▸ The task
Copy out all lines of the listing below that hold "name".

▸ Given records

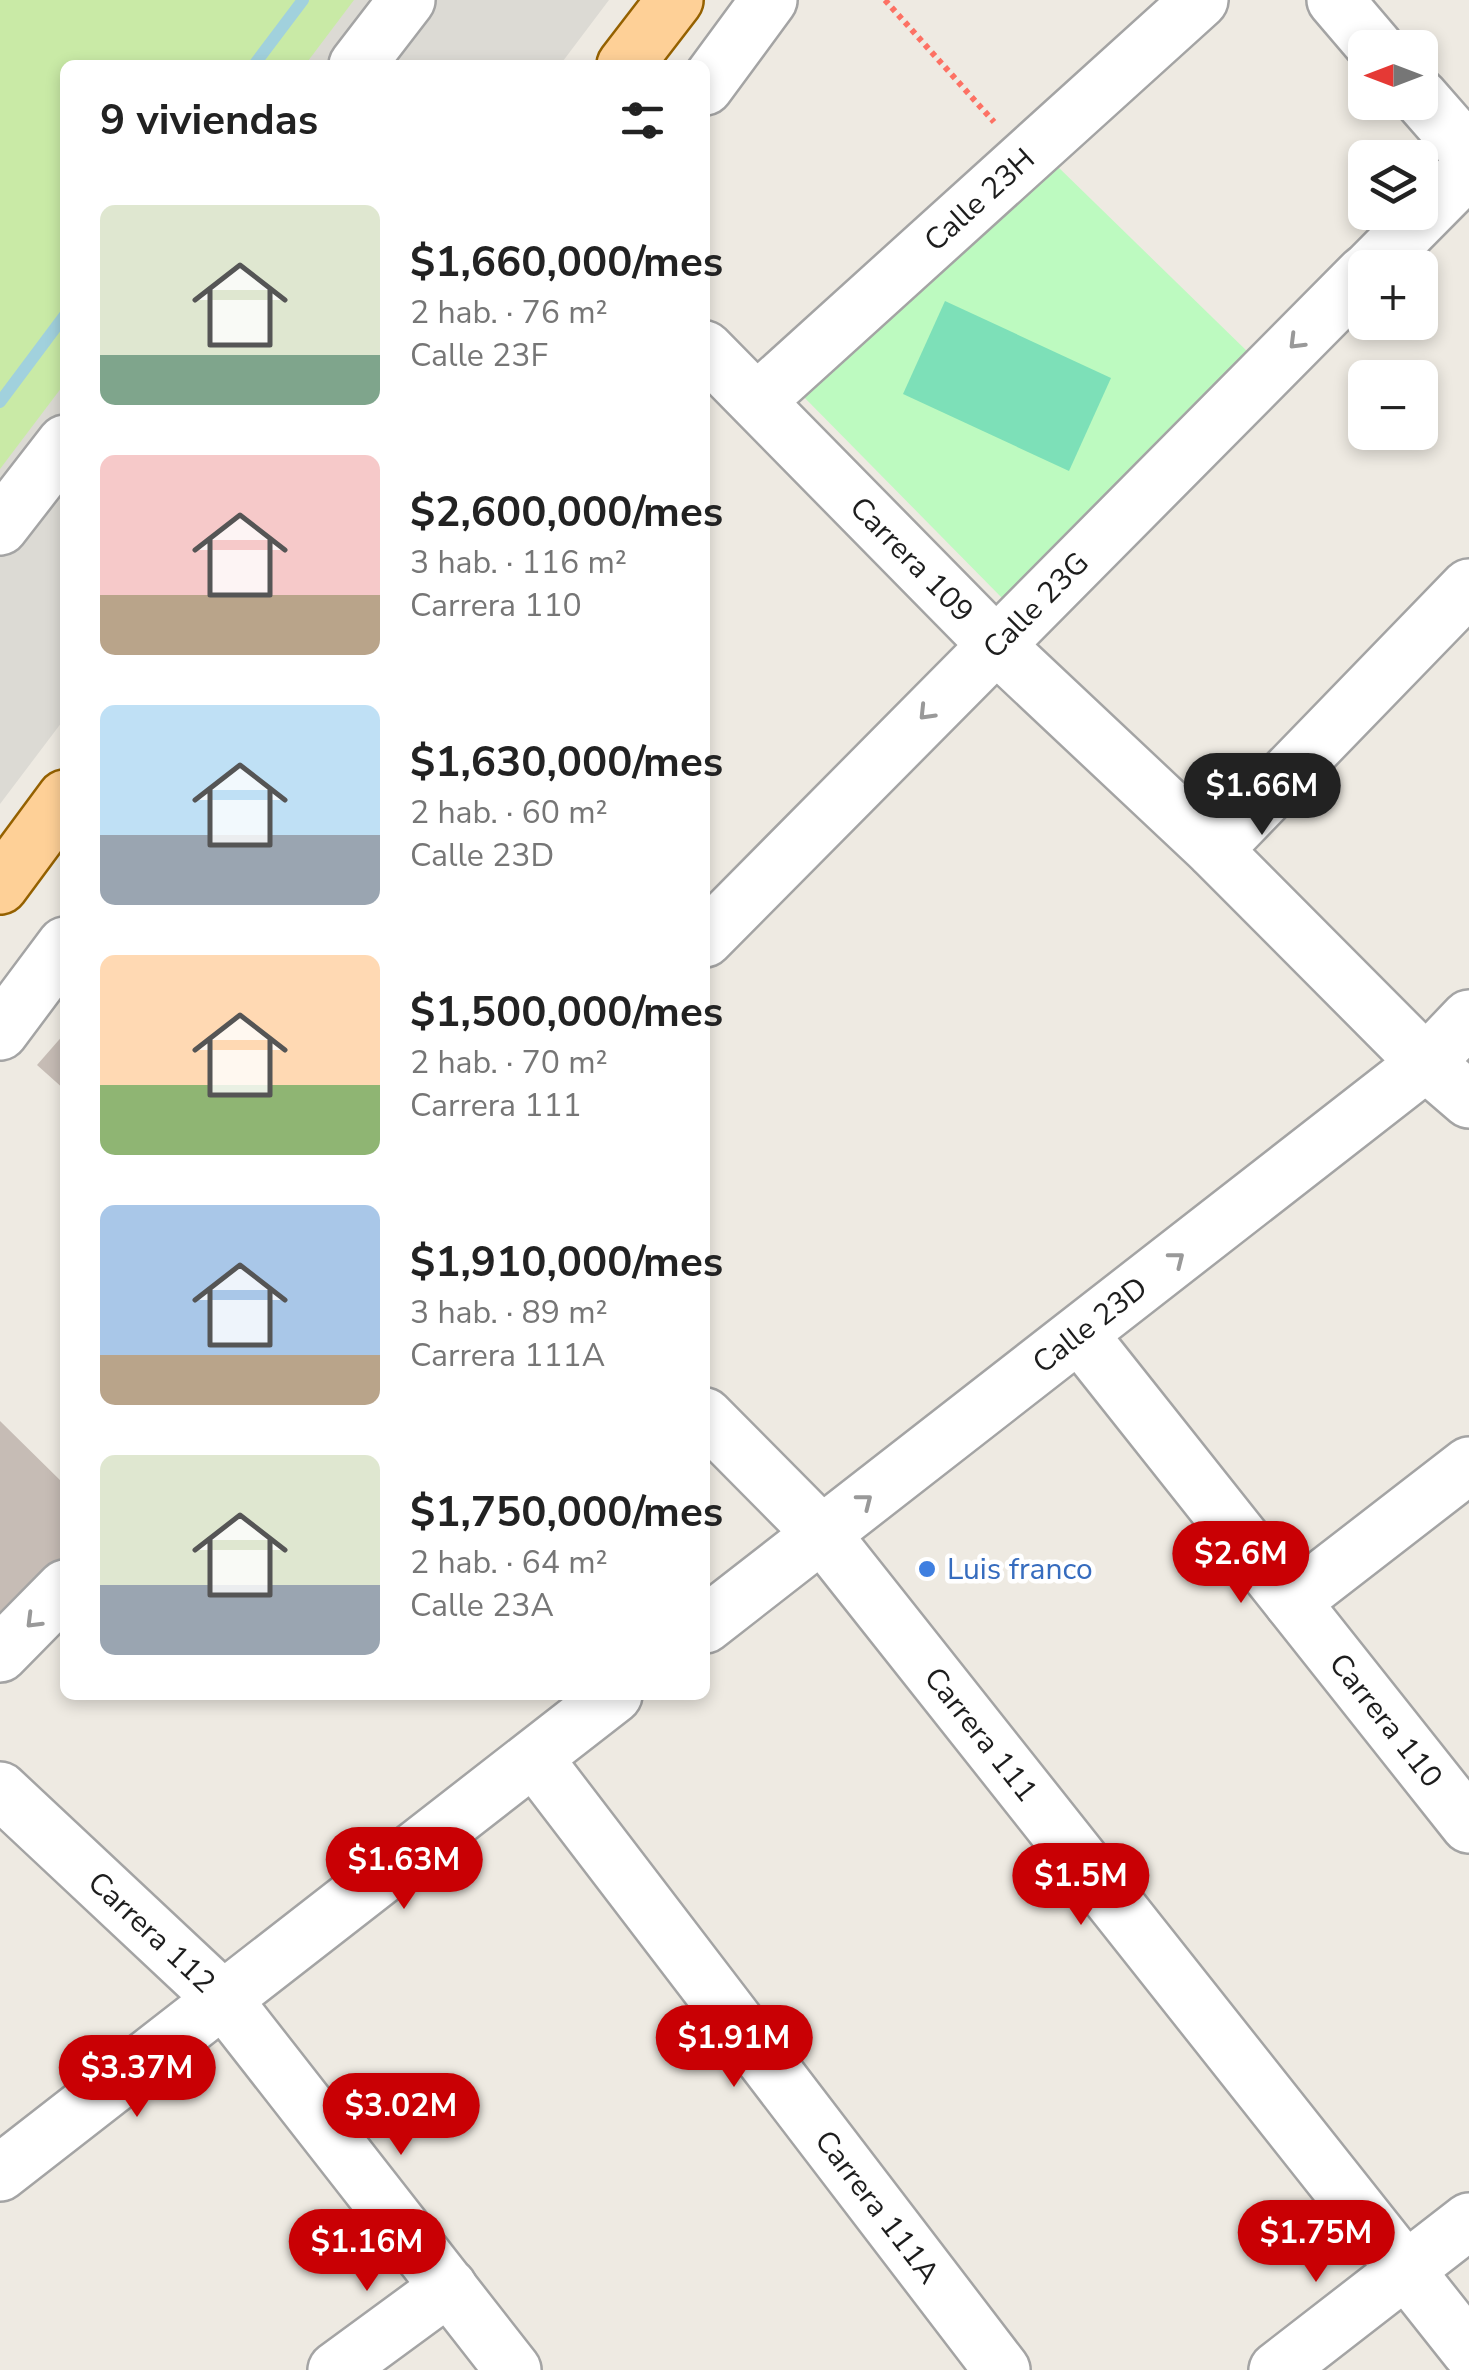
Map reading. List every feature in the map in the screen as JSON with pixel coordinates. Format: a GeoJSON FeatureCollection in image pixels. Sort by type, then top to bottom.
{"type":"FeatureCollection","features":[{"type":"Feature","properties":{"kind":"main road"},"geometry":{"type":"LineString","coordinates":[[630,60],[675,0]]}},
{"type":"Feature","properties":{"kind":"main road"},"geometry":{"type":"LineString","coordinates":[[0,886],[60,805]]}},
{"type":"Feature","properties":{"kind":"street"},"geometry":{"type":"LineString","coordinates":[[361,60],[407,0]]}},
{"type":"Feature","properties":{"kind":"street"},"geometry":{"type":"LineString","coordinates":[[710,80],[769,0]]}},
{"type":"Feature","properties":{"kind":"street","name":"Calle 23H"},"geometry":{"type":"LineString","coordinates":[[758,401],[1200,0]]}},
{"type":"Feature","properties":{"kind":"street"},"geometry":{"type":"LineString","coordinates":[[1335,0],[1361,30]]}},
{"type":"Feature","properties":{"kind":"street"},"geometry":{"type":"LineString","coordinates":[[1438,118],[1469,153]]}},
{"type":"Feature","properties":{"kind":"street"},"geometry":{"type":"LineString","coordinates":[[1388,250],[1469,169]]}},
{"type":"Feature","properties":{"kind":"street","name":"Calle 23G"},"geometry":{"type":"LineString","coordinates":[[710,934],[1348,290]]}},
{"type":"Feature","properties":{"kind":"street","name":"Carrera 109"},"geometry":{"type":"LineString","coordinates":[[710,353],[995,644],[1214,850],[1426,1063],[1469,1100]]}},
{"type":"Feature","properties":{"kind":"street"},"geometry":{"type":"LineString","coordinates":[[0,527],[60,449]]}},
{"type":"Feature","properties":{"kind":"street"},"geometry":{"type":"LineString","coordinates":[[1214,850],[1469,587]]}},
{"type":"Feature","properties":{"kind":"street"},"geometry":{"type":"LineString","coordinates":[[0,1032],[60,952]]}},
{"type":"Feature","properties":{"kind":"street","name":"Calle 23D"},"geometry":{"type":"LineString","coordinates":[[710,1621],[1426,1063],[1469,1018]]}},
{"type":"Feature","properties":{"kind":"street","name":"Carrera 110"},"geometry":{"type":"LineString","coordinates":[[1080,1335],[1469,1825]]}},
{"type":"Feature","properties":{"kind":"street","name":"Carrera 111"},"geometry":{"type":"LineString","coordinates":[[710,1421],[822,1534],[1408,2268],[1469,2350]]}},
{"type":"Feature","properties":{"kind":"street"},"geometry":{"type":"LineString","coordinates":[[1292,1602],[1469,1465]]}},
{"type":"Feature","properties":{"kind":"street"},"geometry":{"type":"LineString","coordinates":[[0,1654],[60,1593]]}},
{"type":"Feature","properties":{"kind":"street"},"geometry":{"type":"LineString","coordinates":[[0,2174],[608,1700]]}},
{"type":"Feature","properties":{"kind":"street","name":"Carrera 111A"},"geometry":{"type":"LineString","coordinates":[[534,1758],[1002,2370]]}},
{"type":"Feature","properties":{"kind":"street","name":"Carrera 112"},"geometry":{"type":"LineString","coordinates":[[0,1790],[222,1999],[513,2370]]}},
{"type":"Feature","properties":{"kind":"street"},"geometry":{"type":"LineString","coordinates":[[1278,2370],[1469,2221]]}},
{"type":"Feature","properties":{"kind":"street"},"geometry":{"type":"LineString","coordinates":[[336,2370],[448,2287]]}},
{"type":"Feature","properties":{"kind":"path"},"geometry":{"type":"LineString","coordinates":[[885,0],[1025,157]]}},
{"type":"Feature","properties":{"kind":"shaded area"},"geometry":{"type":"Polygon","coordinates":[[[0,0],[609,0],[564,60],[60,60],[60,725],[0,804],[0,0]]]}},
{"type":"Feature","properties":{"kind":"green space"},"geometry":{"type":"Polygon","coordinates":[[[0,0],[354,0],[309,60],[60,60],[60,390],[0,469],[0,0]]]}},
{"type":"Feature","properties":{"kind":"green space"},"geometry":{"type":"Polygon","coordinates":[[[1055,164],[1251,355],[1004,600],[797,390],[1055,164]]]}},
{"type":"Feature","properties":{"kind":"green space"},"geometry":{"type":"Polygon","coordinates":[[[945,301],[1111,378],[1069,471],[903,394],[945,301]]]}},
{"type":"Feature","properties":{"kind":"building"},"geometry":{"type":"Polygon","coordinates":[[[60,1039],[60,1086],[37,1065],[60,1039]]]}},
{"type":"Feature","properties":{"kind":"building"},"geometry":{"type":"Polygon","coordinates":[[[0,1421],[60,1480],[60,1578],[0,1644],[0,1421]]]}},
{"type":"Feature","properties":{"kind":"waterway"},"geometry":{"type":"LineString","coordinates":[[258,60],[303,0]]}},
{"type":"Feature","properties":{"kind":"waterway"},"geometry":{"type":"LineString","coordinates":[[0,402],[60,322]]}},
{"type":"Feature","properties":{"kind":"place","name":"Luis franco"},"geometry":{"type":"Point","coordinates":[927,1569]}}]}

▸ Exercise solution
{"type":"Feature","properties":{"kind":"street","name":"Calle 23H"},"geometry":{"type":"LineString","coordinates":[[758,401],[1200,0]]}},
{"type":"Feature","properties":{"kind":"street","name":"Calle 23G"},"geometry":{"type":"LineString","coordinates":[[710,934],[1348,290]]}},
{"type":"Feature","properties":{"kind":"street","name":"Carrera 109"},"geometry":{"type":"LineString","coordinates":[[710,353],[995,644],[1214,850],[1426,1063],[1469,1100]]}},
{"type":"Feature","properties":{"kind":"street","name":"Calle 23D"},"geometry":{"type":"LineString","coordinates":[[710,1621],[1426,1063],[1469,1018]]}},
{"type":"Feature","properties":{"kind":"street","name":"Carrera 110"},"geometry":{"type":"LineString","coordinates":[[1080,1335],[1469,1825]]}},
{"type":"Feature","properties":{"kind":"street","name":"Carrera 111"},"geometry":{"type":"LineString","coordinates":[[710,1421],[822,1534],[1408,2268],[1469,2350]]}},
{"type":"Feature","properties":{"kind":"street","name":"Carrera 111A"},"geometry":{"type":"LineString","coordinates":[[534,1758],[1002,2370]]}},
{"type":"Feature","properties":{"kind":"street","name":"Carrera 112"},"geometry":{"type":"LineString","coordinates":[[0,1790],[222,1999],[513,2370]]}},
{"type":"Feature","properties":{"kind":"place","name":"Luis franco"},"geometry":{"type":"Point","coordinates":[927,1569]}}]}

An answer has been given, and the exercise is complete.